White Martins inaugura primeira fábrica de hidrogênio verde em escala industrial do Brasil
Em meio à paralisação e ao atraso de projetos de descarbonização em todo o mundo, a White Martins inaugurou oficialmente nesta quarta-feira, 15, sua segunda fábrica de hidrogênio verde no País. Trata-se da primeira instalação do gênero no Brasil em escala industrial. A outra unidade da empresa, em Pernambuco, opera comercialmente, mas tem o porte de uma planta piloto, com uma capacidade equivalente a 25% da fábrica nova.
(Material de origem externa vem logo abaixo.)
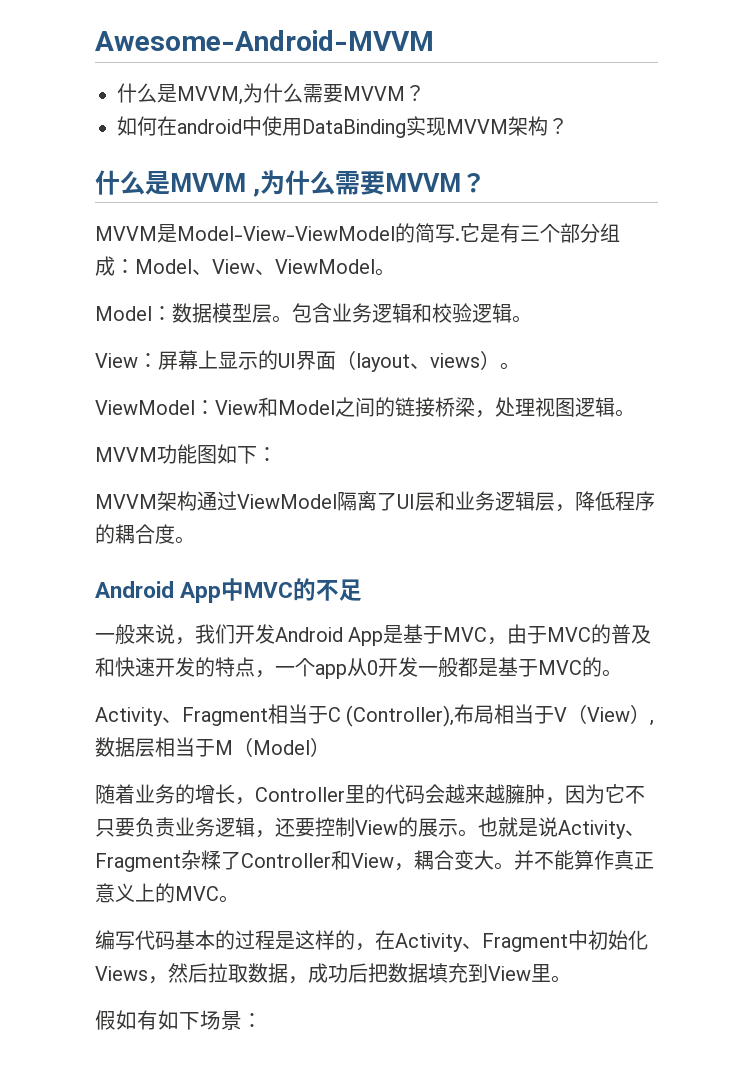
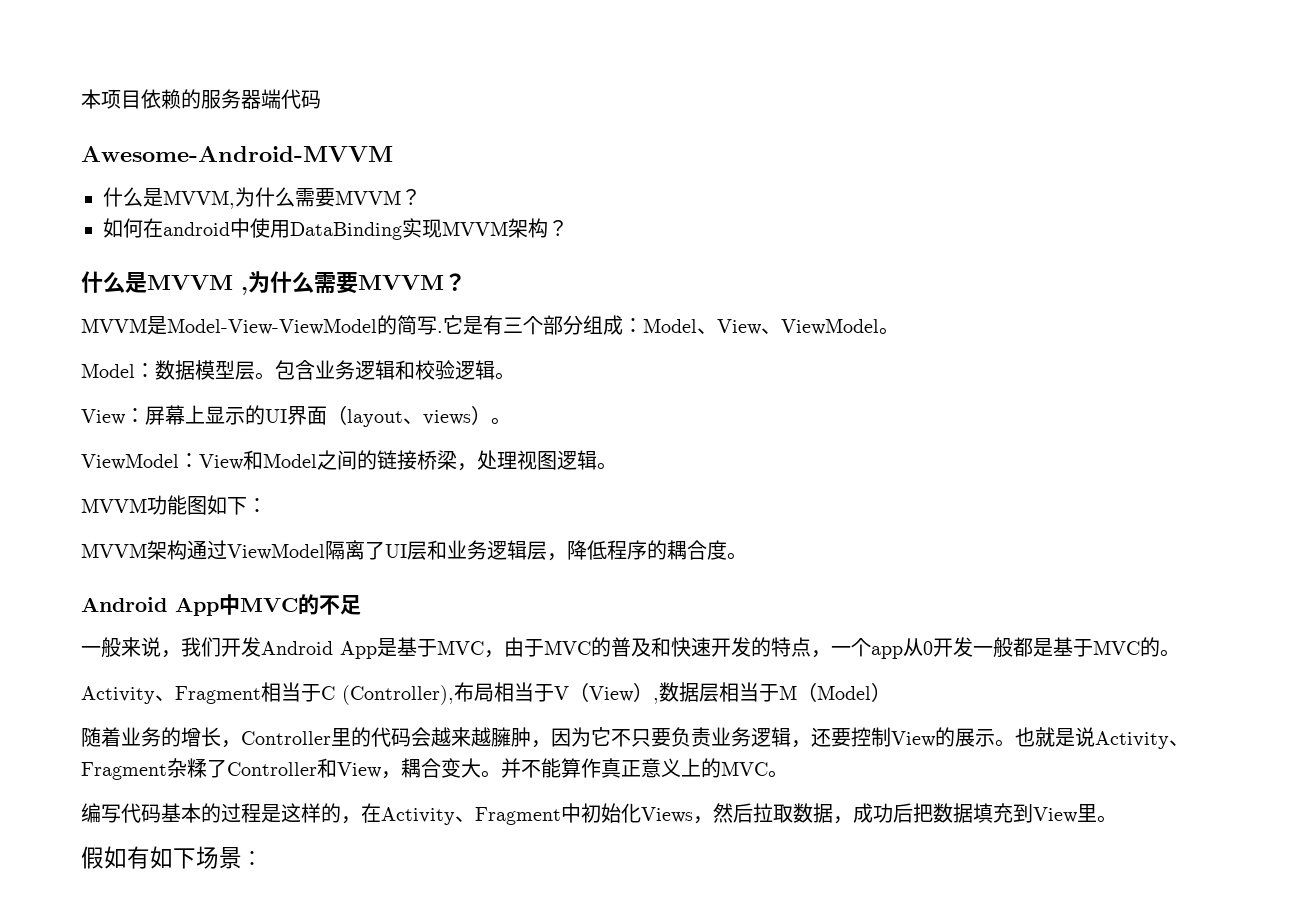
(95, 40) none -> [81,89,321,109] 本项目依赖的服务器端代码 //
Instalada em Jacareí (a 85 km de São Paulo), a fábrica – cujo investimento necessário para construção não foi divulgado – tem capacidade para produzir 800 toneladas de hidrogênio por ano. Segundo o presidente da White Martins e da Linde na América Latina, Gilney Bastos, o volume de produção diário é suficiente para abastecer uma indústria de tamanho médio por até 35 dias – mesmo com uma equipe pequena: a previsão é de geração de 15 empregos.
O hidrogênio verde, fabricado a partir da água, é uma das grandes apostas do mundo para substituir combustíveis fósseis e reduzir as emissões de carbono do planeta. O mercado é promissor para o Brasil, que pode oferecer um dos hidrogênios mais competitivos do mundo. Isso porque, para produzir o hidrogênio limpo, é necessário um grande volume de energia elétrica, e o País tem fontes renováveis relativamente baratas – como eólica e solar.
O desenvolvimento do setor de hidrogênio verde, no entanto, está travado no mundo todo por causa de seus altos custos e das políticas do presidente americano, Donald Trump, contra uma economia menos poluente.
Bastos reconhece que o cenário geopolítico não é favorável para a instalação de fábricas destinadas à exportação de hidrogênio verde, dada a falta de procura pelo produto no mercado internacional e aos custos para enviar o combustível por navio. Plantas para abastecer o mercado doméstico, porém, devem ter demanda, de acordo com o executivo. “O desenvolvimento do setor no Brasil vai ser mais rápido do que esperamos, o de exportação, não.”
Cerca de 20% da produção da nova planta será destinada à fábrica de vidros da Cebrace, também em Jacareí. O restante será consumido por empresas metalúrgicas, químicas e de alimentos – a White Martins tem 400 compradores de hidrogênio.
Segundo o presidente da companhia, os contratos de hidrogênio verde estão sendo fechados pelos mesmos valores dos de hidrogênio cinza, que é produzido a partir de gás natural e é poluente. Ele diz que a empresa não está cobrando um prêmio pelo produto “verde” porque conseguiu ter um custo de produção que compete com o do hidrogênio cinza.
“Não estamos interessados em cobrar prêmio agora. Nosso interesse é desenvolver a indústria do hidrogênio verde do País”, destacou.
Entre os fatores que garantiram, segundo o presidente da White Martins, a competitividade desse hidrogênio verde está o fato de a companhia ter autoprodução de energia. Nesse modelo de contrato, empresas de energia renovável constroem usinas para atender terceiros, garantindo custos inferiores. No caso da fábrica de hidrogênio verde de Jacareí, a energia é solar e eólica e é produzida em parceria, respectivamente, com a Eneva e a Serena.
Também favorecem o custo da White Martins a escala da companhia, que é líder global em gases industriais, e os desenvolvimentos dos projetos de engenharia internamente, acrescenta Bastos.
A consultoria Thymos, especializada em energia, calcula, entretanto, que a média global do custo de produção de um quilo de hidrogênio verde esteja em US$ 7. Para que o produto possa competir com o hidrogênio cinza e com o gás natural – outra fonte energética importante para a indústria -, o preço teria de cair pelo menos 50%.
Apesar de ser a maior planta de hidrogênio verde do País, a fábrica de Jacareí é pequena quando comparada aos projetos do Nordeste, que estão em fase de decisão final de investimento. Essas plantas produzirão para exportação e demandarão até R$ 25 bilhões em investimentos.
“Uma fábrica de exportação é de 10 a 20 vezes maior do que essa”, diz Bastos.
A própria White Martins tem projetos para vender para o mercado externo. Tirá-los do papel, porém, ainda depende de haver compradores. “Uma vez que a guerra termine, não acredito que nenhum político consiga se eleger pautando o desenvolvimento em queima de carvão. A gente acha que, terminada a guerra, os megaprojetos de hidrogênio verde vão voltar ao radar.”